READING PASSAGE
_ _ _ _ _

Superoxide dismutase and polyphenol oxidase biomimetic activities of Copper (II) 3,5 diisopropylsalicylate complexes with histamine and cimetidine

Abstract

Abstract - Copper(II) with 3,5-diisopropylsalicylate, Cu2(3,5-DIPS)4, is a binuclear tetracarboxylate–bridged complex. This tan solid has been found to have several pharmacological effects which include radioprotectant, radiorecovery, anti-inflammatory, anti-convulsant, anti-diabetic, anti-ulcer, anti-cancer and analgesic activities. Some of these pharmacological activities are enhanced in the presence of ancillary nitrogen donor ligands such as imidazoles, diimines and amines. These pharmacological effects of Cu(II) salicylate type complex may be attributed to the anti-oxidative activities against the reactive oxygen species, especially superoxide radical anion (O .2 ), which contribute to the cause of these diseases. Histamine (Hst) and cimetidine (Cmt) are biologically active ligands and have imidazole and amine nitrogen type ligands and can chelate with metal ions. Cimetidine is a drug that has been used as a powerful histamine H2-receptor antagonist in the treatment of peptic ulcer. Special interest has been devoted to the interaction of these ligands with 2 copper(II) ion, since some clinical results support that these interactions play important role in vivo. We will present our results on the synthesis and spectral characterization of mononuclear ternary complexes of the binary copper(II) 3,5-diisopropylsalicylate, Cu2(3,5-DIPS)4, complex with histamine and cimetidine and our results on their activities as superoxide dismutase (SOD) mimics. The polyphenol catalytic activities of these binary and ternary complexes for catecholase oxidation of 3,5-di-tert-butylcatechol (DTBCH2) to corresponding o-benzoquinone(DTBQ) and for oxidative dealkylation of a hindered 2,4,6- tri-tert-butylphenol (TTBP) will also be presented.

_ _ _ _ _

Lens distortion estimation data
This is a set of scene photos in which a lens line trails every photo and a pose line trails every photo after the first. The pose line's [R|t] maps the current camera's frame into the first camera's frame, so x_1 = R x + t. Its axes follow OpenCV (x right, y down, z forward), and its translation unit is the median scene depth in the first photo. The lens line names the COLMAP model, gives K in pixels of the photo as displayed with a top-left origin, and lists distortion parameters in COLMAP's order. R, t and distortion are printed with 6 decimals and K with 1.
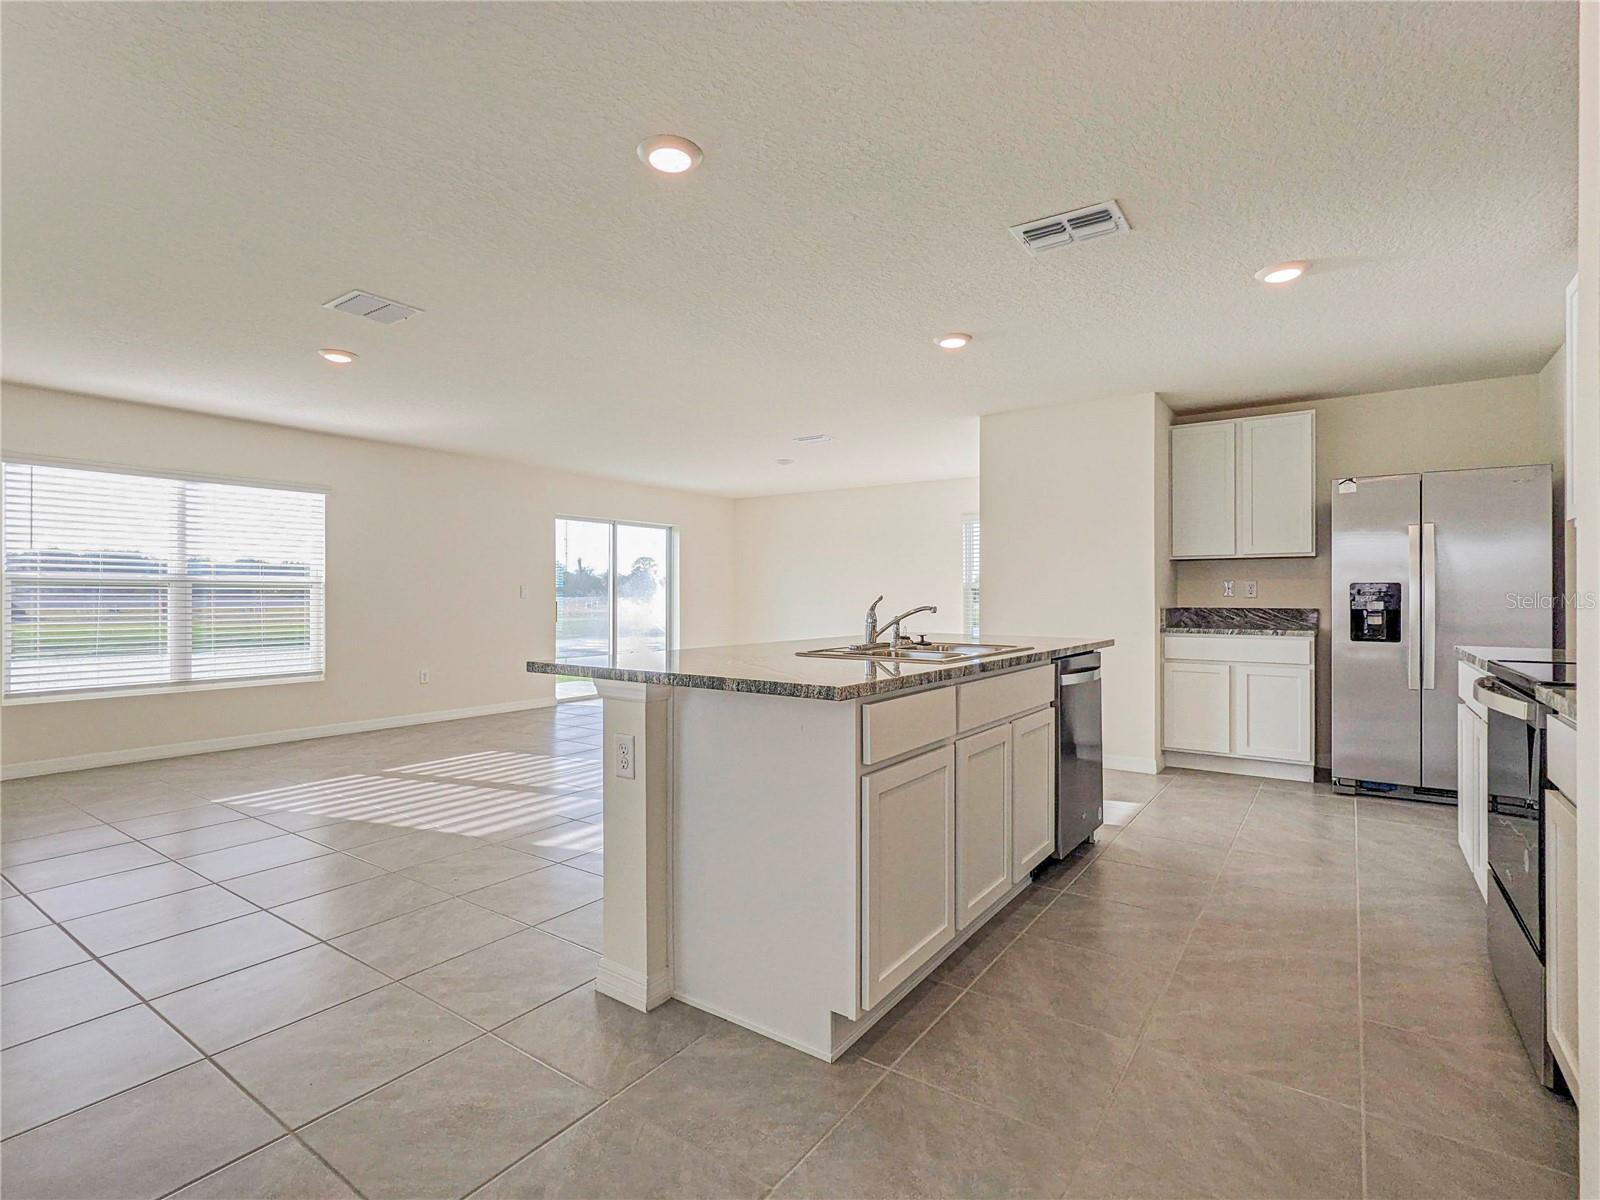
lens RADIAL K [[782.5, 0, 793.1], [0, 782.5, 593.0], [0, 0, 1]] dist [-0.000513, 0.002411]
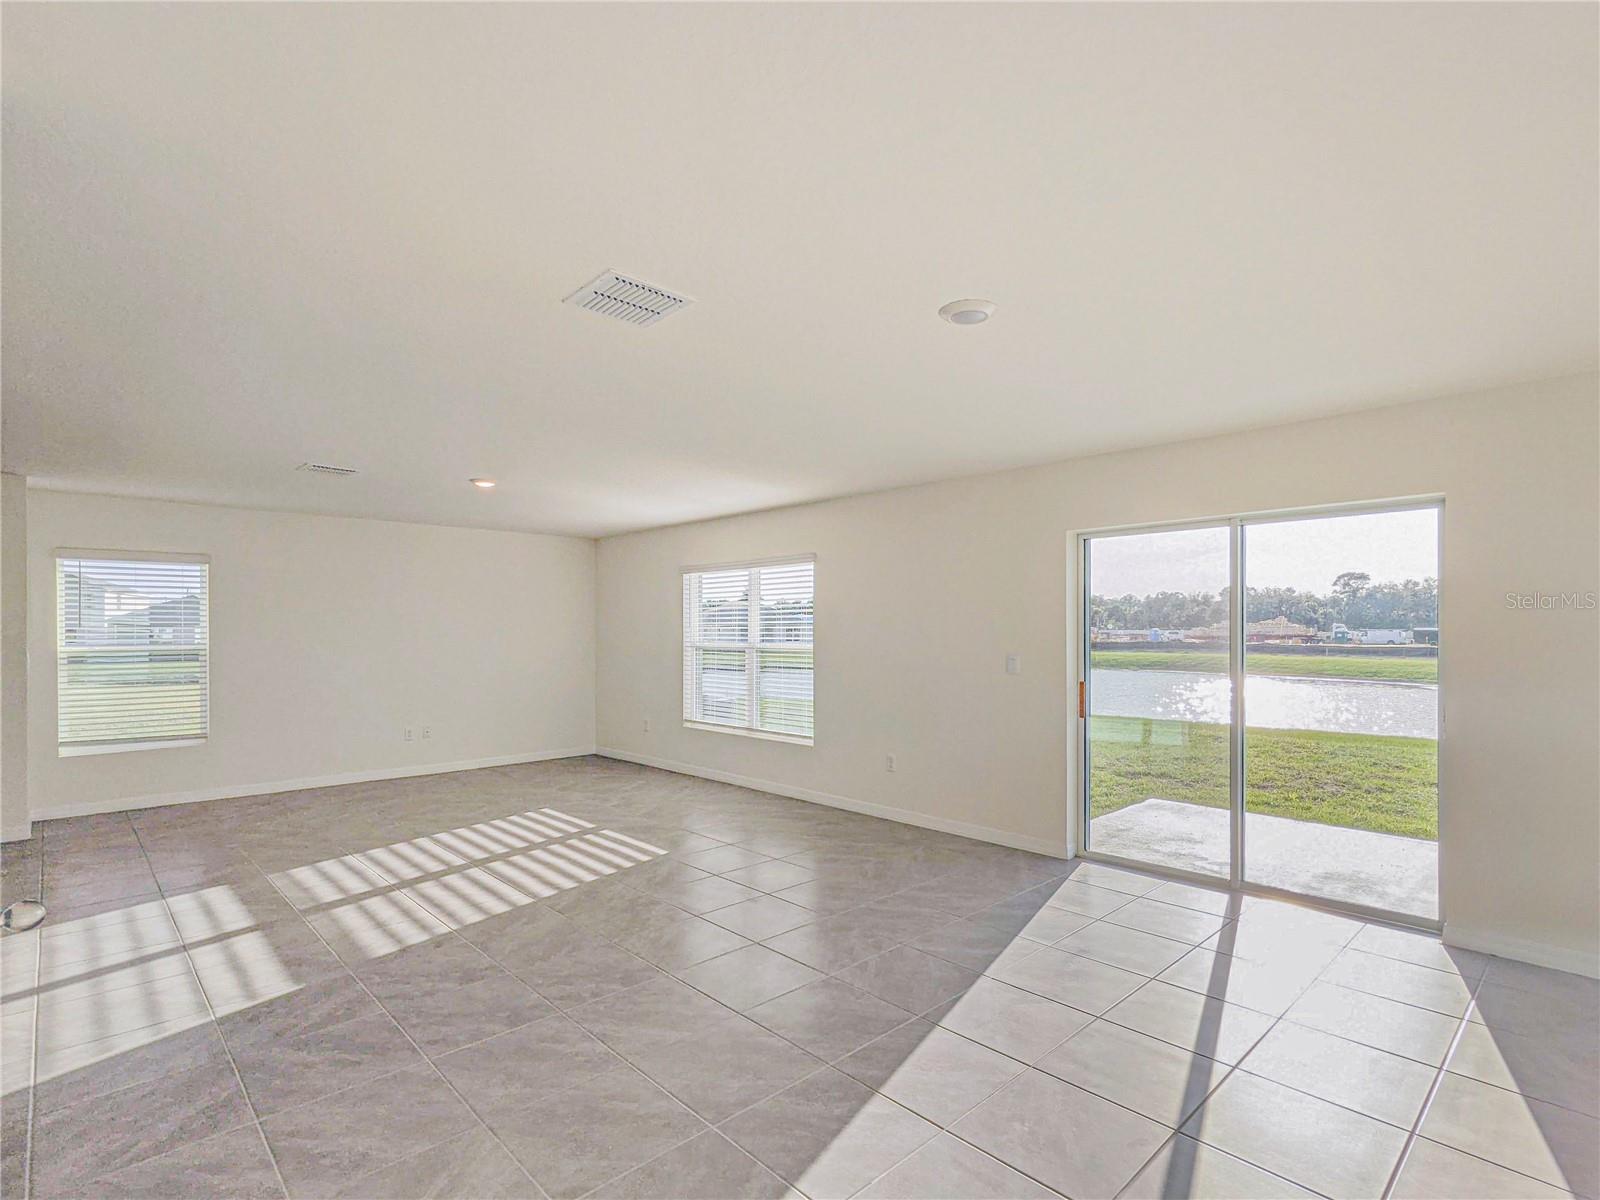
lens RADIAL K [[782.5, 0, 800.4], [0, 782.5, 613.7], [0, 0, 1]] dist [-0.000513, 0.002411]
pose [[-0.202704, -0.018668, -0.979062, 0.375878], [0.010145, 0.999725, -0.021162, -0.037503], [0.979187, -0.014222, -0.202459, 1.164722]]
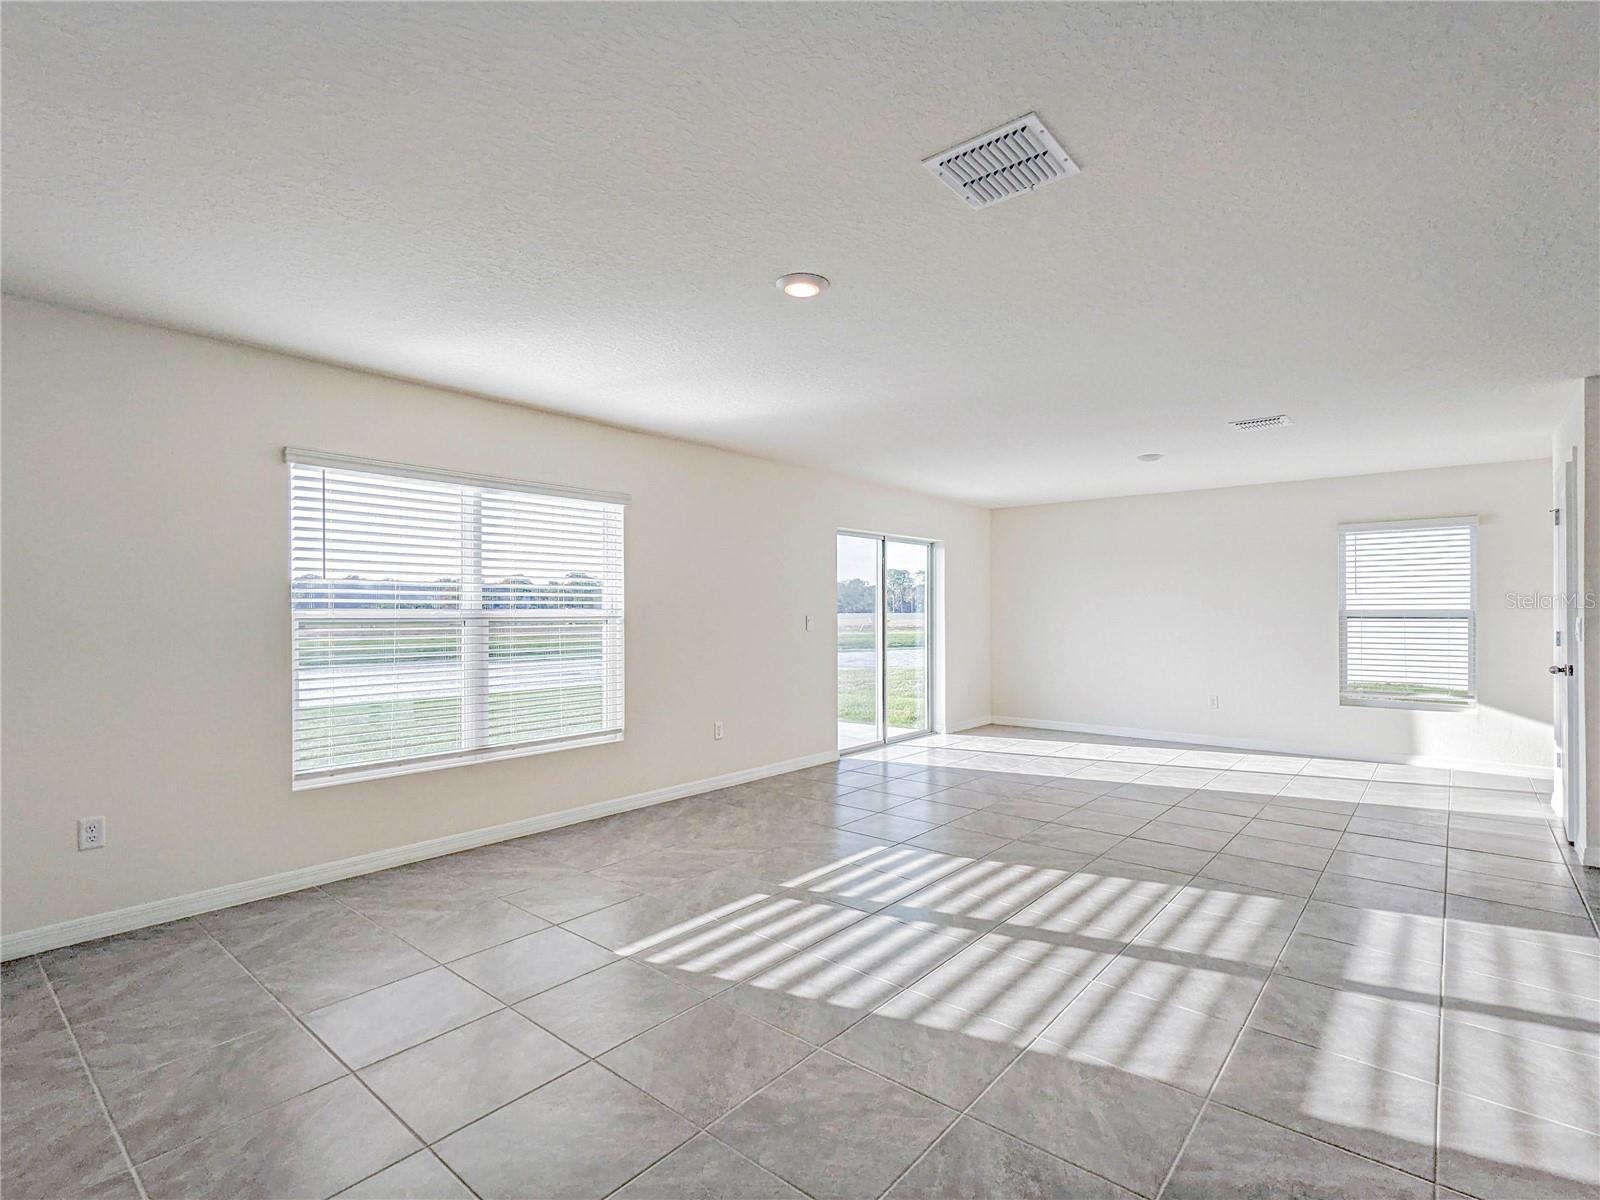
lens RADIAL K [[782.5, 0, 805.1], [0, 782.5, 610.5], [0, 0, 1]] dist [-0.000513, 0.002411]
pose [[0.995950, 0.001057, -0.089900, -0.345405], [-0.000644, 0.999989, 0.004621, -0.023453], [0.089904, -0.004545, 0.995940, 0.230477]]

_ _ _ _ _

SET OF TASKS
(1) According to the copper complex abstract, what has cimetidine been used as?
(2) List every pharmacological activity that the copper complex abstract attributes to Cu2(3,5-DIPS)4.

TASK ANSWERS
(1) A powerful histamine H2-receptor antagonist in the treatment of peptic ulcer.

(2) Radioprotectant, radiorecovery, anti-inflammatory, anti-convulsant, anti-diabetic, anti-ulcer, anti-cancer, analgesic